▶ [Task instructions]
Beginning at the line that contains "right shoulder: (93, 147)", write out each remaining line of the entries below exactly as it stands.

────────────────────

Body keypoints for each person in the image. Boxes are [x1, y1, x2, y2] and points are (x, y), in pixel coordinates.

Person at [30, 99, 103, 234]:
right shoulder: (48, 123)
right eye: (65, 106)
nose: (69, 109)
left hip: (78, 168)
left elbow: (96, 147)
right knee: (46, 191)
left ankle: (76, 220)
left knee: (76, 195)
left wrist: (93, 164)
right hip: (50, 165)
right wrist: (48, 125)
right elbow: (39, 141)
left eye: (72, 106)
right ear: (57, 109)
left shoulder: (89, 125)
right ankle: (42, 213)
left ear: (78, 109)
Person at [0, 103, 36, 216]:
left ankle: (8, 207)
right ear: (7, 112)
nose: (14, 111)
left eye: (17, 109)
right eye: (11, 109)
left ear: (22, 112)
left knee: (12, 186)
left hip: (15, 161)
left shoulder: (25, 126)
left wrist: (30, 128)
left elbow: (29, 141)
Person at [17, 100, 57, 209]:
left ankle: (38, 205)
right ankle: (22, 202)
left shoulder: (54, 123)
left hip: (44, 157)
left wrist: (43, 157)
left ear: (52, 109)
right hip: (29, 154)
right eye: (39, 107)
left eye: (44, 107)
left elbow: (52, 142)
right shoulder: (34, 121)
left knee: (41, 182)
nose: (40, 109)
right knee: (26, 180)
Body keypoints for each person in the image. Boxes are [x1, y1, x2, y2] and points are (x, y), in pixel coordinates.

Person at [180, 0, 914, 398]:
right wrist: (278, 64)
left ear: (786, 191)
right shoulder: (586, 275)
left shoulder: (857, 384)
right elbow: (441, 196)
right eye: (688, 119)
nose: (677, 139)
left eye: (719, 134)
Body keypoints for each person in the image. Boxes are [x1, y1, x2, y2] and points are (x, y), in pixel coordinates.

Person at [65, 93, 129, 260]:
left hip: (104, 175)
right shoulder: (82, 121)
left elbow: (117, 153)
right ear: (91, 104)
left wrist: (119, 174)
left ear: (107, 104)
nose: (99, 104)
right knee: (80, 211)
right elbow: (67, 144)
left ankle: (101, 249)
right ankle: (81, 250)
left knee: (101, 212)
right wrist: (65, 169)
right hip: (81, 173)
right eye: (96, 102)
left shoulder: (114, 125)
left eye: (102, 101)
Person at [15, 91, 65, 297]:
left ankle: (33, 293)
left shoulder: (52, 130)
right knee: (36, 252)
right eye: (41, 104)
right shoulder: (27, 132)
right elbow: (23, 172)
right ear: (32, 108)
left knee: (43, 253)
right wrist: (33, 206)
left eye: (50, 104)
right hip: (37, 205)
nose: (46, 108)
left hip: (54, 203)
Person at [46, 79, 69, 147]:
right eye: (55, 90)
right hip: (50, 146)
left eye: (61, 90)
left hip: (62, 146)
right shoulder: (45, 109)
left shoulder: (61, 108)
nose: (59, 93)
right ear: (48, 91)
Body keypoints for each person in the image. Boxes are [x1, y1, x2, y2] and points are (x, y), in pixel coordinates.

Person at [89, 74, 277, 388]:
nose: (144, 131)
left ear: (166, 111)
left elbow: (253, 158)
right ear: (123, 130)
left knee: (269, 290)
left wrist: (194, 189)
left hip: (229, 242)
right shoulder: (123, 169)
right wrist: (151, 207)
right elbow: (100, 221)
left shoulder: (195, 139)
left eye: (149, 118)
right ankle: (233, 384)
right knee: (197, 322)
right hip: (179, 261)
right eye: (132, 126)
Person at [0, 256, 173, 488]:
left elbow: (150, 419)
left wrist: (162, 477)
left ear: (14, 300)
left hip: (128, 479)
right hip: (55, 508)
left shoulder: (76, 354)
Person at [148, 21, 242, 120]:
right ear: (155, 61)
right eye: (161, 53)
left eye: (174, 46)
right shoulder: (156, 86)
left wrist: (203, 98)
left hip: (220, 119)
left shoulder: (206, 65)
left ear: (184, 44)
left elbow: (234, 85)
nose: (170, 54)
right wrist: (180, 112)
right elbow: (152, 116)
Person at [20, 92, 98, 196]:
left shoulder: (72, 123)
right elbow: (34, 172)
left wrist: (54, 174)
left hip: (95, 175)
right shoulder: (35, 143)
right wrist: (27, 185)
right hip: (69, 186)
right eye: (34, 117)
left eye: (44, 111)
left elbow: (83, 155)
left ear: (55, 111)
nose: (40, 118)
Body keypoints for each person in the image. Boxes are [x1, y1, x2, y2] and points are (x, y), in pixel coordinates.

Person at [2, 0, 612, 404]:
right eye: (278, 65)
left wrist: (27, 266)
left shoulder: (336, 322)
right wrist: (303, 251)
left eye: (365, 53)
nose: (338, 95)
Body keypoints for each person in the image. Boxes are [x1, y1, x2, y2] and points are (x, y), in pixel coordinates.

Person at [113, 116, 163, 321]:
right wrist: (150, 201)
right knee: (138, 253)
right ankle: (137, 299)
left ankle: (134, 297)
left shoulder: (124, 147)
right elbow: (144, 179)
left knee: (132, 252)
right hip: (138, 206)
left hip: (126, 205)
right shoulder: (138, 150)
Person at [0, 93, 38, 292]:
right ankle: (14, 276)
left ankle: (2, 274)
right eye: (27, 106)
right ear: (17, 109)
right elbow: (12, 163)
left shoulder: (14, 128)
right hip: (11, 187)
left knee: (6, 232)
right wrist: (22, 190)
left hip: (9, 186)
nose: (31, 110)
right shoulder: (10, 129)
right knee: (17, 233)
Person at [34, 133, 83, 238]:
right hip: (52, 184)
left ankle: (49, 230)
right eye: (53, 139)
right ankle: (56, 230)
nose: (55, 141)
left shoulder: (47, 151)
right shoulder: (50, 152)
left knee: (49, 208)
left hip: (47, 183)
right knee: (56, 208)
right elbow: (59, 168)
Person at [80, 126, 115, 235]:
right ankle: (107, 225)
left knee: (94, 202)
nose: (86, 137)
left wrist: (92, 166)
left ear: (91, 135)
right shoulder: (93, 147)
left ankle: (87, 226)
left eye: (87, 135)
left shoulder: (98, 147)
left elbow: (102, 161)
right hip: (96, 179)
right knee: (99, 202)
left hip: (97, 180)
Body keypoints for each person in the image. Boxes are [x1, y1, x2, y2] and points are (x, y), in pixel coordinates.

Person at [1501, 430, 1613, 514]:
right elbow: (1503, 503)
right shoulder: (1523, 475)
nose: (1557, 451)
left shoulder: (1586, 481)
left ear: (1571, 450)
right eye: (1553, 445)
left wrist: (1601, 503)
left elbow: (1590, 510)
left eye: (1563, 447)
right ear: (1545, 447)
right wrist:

────────────────────

▶ [Result]
right shoulder: (93, 147)
left ankle: (87, 226)
left eye: (87, 135)
left shoulder: (98, 147)
left elbow: (102, 161)
right hip: (96, 179)
right knee: (99, 202)
left hip: (97, 180)
Body keypoints for each person in the image. Boxes are [x1, y1, x2, y2] and points are (x, y), in pixel coordinates.

Person at [1501, 430, 1613, 514]:
right elbow: (1503, 503)
right shoulder: (1523, 475)
nose: (1557, 451)
left shoulder: (1586, 481)
left ear: (1571, 450)
right eye: (1553, 445)
left wrist: (1601, 503)
left elbow: (1590, 510)
left eye: (1563, 447)
right ear: (1545, 447)
right wrist:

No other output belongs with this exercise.